We could draw analogies here between our (literal) flagship and the wider state of the UK. Still pretending to be a significant global power, but incapable of actually doing anything to live up to that fantasy and all that sort of thing. But keeping to the facts, in a more mundane fashion it does highlight the importance of absolute clarity in the contract whenever you are buying from a consortium of any kind – and that doesn’t just apply in the military world of course.

Don’t assume a consortium will act as one entity if something goes wrong. It’s just as likely that each party will fight to protect their own position, which can leave the buyer in a difficult position, as we may be seeing here. So a strong and clearly written contract, including a definition of what will happen if there are issues after the formal consortium is dissolved, is essential.
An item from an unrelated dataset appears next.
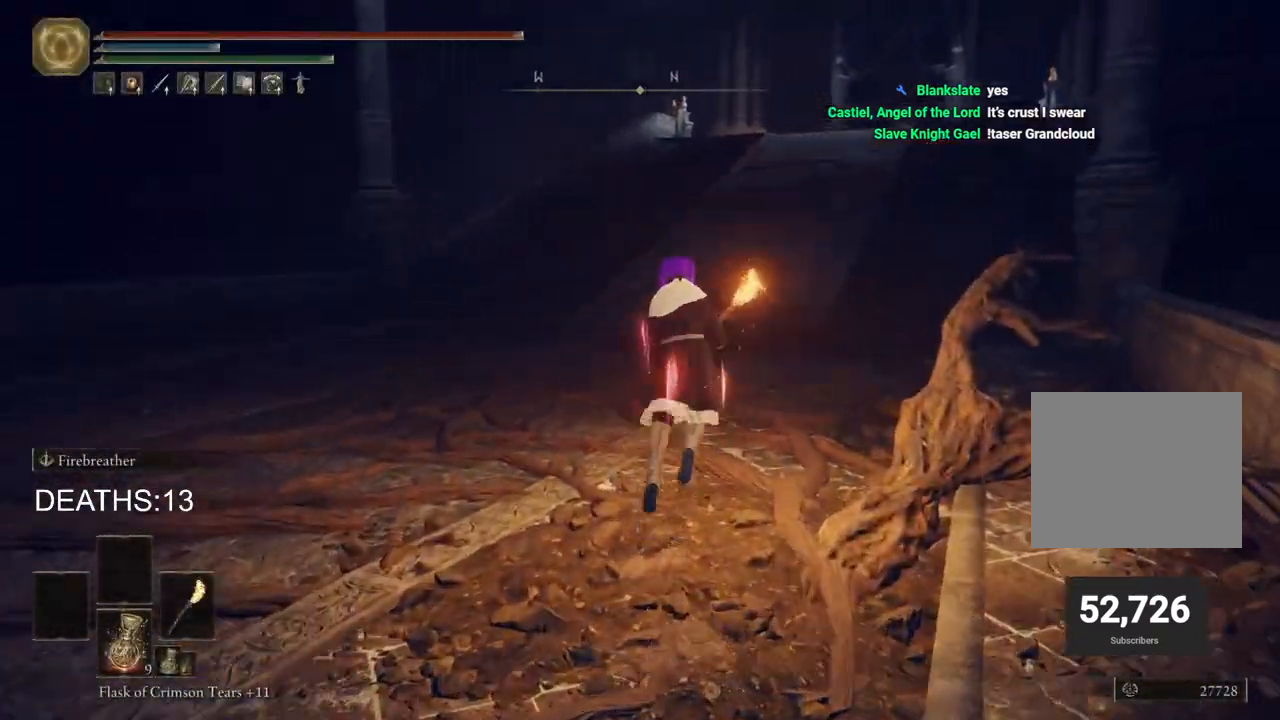
{"buttons": ["CIRCLE"], "left_stick": "up-right", "right_stick": "center", "events": [[383, "CIRCLE", "down"]]}
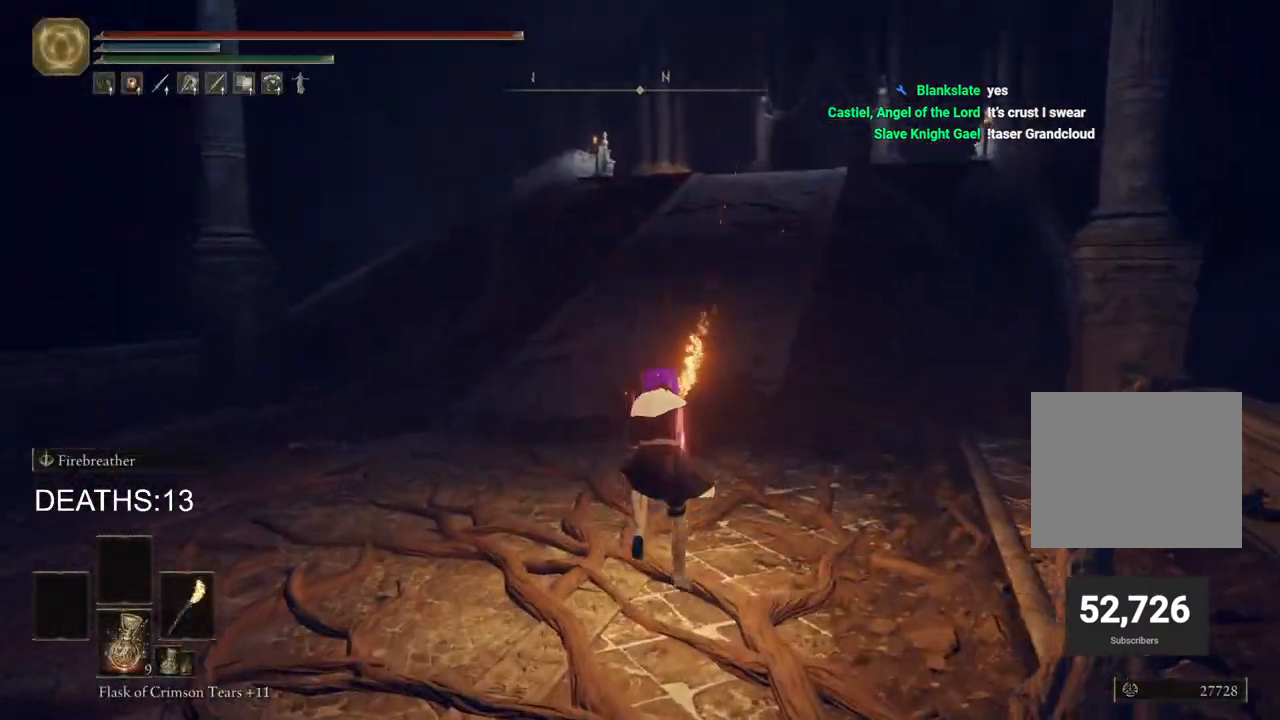
{"buttons": ["CIRCLE"], "left_stick": "up-right", "right_stick": "center", "events": []}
And you can see why the UK Treasury (finance ministry) is not too keen on increasing the MOD’s budget for spending on more equipment, even given the present Russian threat. Cases like this (as well as high-profile failures such as the Ajax armoured vehicles) all add to a lack of confidence that such money would be spent well.

* A bit of research suggests that the expression was originally about sheep rather than ships! I didn’t know that…

There are a number of very common procurement frauds; well covered of course in the Bad Buying book.  “Inside jobs” based around a corrupt employee take a number of forms but often consist of someone internal diverting spend to fake companies that they control or have a stake in, or to companies that are paying them a bribe. Fraud from outsiders often means submission of fake invoices, or diverting invoice payments away from genuine suppliers to the fraudster.  However, most frauds could be prevented by some sensible and standard policies and processes.   

So having collected examples of fraud and corruption in a fairly serious manner for over a decade now, it is rare for me to see a new variant. But a recent case in the US was quite unusual, in that it was based on buyer impersonation, which we don’t see very often. I’m sure it has happened before, but this was certainly not a common or garden case. Indeed, it was quite impressive in a way, with the fraudster showing impressive attention to detail, and a good understanding of how procurement works. And the failing was not actually with procurement policy or people; it was the suppliers who were conned and whose processes let them down.

Fatade Idowu Olamilekan,  a citizen of Nigeria, was extradited from Nigeria to the US (with good cooperation between the authorities in each county) and recently sentenced to five years in prison in the US in connection with a scheme to fraudulently obtain and attempt to obtain millions of dollars.

From 2018 to 2020 he obtained details of various procurement executives in the US government sector. In particular, during the pandemic, he impersonated the Chief Procurement Officer of New York State to fraudulently obtain medical equipment, including defibrillators.  He set up email addresses that were as close as possible to the correct ones for the relevant people and organisations. He then contacted suppliers, principally those already working with New York, and said he was looking for quotes for items.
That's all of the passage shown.